▶ The data:
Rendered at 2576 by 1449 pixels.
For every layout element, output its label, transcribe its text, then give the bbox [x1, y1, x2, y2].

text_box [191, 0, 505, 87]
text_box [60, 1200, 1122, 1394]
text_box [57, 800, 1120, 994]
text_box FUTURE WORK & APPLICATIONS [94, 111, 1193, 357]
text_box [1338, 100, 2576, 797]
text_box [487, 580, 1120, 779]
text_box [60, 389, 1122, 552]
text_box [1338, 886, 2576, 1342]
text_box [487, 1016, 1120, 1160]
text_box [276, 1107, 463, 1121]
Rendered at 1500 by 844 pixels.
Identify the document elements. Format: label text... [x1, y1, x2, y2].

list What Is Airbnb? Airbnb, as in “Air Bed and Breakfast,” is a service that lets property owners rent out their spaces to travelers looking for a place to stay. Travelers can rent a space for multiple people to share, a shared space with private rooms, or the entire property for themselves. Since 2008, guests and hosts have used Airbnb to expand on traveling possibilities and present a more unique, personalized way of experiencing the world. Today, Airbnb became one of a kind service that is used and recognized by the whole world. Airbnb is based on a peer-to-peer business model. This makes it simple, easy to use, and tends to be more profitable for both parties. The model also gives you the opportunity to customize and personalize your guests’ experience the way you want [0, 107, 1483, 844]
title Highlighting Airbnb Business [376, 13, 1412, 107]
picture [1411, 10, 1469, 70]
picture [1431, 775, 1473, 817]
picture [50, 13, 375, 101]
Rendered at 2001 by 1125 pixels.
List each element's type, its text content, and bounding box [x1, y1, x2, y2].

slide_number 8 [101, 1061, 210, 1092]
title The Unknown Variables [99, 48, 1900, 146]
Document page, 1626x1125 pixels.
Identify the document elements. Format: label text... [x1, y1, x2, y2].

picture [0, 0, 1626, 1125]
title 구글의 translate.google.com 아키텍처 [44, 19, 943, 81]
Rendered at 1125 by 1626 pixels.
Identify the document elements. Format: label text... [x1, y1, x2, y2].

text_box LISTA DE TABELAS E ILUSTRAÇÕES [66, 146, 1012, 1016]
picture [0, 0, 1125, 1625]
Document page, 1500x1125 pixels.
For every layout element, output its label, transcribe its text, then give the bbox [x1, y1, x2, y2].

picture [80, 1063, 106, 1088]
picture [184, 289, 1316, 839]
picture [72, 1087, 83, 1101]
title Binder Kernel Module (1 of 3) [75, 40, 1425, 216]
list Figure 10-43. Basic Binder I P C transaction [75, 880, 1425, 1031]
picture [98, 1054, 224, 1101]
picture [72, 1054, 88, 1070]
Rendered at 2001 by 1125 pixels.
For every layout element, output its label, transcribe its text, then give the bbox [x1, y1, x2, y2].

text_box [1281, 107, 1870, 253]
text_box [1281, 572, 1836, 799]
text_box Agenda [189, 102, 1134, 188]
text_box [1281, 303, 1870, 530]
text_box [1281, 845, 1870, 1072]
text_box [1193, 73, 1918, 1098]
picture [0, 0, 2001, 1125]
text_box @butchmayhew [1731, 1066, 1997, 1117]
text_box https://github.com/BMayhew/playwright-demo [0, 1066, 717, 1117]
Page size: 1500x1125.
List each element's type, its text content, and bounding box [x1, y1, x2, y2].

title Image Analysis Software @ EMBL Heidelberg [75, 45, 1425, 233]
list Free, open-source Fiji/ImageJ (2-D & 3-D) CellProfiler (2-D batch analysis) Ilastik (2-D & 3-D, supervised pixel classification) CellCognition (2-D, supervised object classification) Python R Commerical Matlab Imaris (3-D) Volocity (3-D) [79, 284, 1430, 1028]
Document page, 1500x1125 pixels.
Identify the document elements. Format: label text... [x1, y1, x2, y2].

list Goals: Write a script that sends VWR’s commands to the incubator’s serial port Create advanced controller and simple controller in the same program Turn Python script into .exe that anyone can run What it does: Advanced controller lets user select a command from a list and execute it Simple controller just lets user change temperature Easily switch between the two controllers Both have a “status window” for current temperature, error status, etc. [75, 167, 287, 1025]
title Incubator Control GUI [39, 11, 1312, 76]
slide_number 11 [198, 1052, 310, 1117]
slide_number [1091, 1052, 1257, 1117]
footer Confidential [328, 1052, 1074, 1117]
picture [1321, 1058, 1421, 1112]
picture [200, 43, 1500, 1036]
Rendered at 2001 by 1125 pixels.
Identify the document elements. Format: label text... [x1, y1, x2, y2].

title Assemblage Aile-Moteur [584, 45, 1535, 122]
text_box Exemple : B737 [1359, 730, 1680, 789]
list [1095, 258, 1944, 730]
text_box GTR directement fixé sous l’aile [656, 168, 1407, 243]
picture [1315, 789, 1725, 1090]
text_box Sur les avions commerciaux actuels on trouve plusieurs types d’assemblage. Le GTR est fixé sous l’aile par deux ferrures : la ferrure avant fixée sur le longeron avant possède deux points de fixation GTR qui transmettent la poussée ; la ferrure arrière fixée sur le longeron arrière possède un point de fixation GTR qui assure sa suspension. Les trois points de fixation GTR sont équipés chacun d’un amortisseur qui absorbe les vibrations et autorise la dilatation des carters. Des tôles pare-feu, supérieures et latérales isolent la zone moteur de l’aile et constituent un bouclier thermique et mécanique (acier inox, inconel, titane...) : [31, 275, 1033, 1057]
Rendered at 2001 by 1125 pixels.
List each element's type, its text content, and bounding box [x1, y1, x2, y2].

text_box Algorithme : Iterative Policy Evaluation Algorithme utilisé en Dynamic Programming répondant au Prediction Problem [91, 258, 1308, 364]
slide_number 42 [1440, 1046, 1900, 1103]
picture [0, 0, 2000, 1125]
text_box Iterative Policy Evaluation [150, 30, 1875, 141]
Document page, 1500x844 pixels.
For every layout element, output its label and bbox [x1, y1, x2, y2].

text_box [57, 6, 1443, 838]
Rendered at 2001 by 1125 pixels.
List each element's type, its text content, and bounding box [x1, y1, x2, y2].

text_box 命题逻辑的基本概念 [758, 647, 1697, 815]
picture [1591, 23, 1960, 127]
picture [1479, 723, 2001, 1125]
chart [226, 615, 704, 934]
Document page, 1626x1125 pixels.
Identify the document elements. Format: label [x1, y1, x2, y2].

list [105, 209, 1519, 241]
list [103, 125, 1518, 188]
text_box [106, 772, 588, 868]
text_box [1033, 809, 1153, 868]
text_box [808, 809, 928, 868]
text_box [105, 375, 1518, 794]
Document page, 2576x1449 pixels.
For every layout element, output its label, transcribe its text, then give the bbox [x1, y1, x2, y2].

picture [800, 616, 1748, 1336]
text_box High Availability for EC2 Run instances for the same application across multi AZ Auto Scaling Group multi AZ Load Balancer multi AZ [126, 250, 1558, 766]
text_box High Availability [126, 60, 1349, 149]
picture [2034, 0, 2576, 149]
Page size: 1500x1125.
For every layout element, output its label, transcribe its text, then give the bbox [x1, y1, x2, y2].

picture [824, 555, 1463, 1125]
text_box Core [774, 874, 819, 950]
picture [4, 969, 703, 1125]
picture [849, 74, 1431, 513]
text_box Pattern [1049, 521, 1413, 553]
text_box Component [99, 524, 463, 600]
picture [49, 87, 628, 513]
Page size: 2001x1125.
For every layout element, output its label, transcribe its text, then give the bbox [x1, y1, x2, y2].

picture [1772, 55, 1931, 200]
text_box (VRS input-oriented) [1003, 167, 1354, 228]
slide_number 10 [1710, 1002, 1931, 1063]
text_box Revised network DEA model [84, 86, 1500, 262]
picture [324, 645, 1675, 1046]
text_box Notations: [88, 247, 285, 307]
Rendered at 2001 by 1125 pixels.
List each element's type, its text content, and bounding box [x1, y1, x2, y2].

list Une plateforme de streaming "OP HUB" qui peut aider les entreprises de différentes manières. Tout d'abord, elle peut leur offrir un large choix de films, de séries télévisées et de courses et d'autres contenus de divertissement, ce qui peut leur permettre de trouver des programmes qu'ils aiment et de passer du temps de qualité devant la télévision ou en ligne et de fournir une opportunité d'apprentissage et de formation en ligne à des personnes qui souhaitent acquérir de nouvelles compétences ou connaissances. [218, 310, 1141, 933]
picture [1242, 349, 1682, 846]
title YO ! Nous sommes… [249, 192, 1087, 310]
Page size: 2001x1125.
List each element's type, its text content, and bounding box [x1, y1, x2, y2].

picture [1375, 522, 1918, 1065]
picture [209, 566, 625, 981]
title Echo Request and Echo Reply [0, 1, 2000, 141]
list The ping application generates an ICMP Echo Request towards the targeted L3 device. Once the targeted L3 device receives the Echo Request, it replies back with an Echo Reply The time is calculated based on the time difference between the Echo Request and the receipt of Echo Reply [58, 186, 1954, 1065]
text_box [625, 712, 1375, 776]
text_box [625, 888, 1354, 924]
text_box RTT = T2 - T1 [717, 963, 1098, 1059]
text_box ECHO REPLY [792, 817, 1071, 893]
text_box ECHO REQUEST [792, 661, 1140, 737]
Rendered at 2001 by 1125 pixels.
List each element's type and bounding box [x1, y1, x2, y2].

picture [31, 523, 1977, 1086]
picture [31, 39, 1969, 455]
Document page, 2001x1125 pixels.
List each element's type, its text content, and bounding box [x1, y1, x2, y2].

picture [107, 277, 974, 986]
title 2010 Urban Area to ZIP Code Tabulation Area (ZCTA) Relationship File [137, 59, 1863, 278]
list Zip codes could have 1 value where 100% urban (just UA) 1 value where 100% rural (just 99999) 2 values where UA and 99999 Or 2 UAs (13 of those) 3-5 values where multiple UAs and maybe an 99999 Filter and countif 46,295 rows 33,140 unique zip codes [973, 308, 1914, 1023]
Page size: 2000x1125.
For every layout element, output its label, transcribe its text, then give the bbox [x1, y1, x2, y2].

▶ Directions for this task:
Please copy exactly the lines from the first line of the records above through the line containing "Rendered at 1500 by 844 pixels.", including both, and nothing more.

▶ Answer:
Rendered at 2576 by 1449 pixels.
For every layout element, output its label, transcribe its text, then give the bbox [x1, y1, x2, y2].

text_box [191, 0, 505, 87]
text_box [60, 1200, 1122, 1394]
text_box [57, 800, 1120, 994]
text_box FUTURE WORK & APPLICATIONS [94, 111, 1193, 357]
text_box [1338, 100, 2576, 797]
text_box [487, 580, 1120, 779]
text_box [60, 389, 1122, 552]
text_box [1338, 886, 2576, 1342]
text_box [487, 1016, 1120, 1160]
text_box [276, 1107, 463, 1121]
Rendered at 1500 by 844 pixels.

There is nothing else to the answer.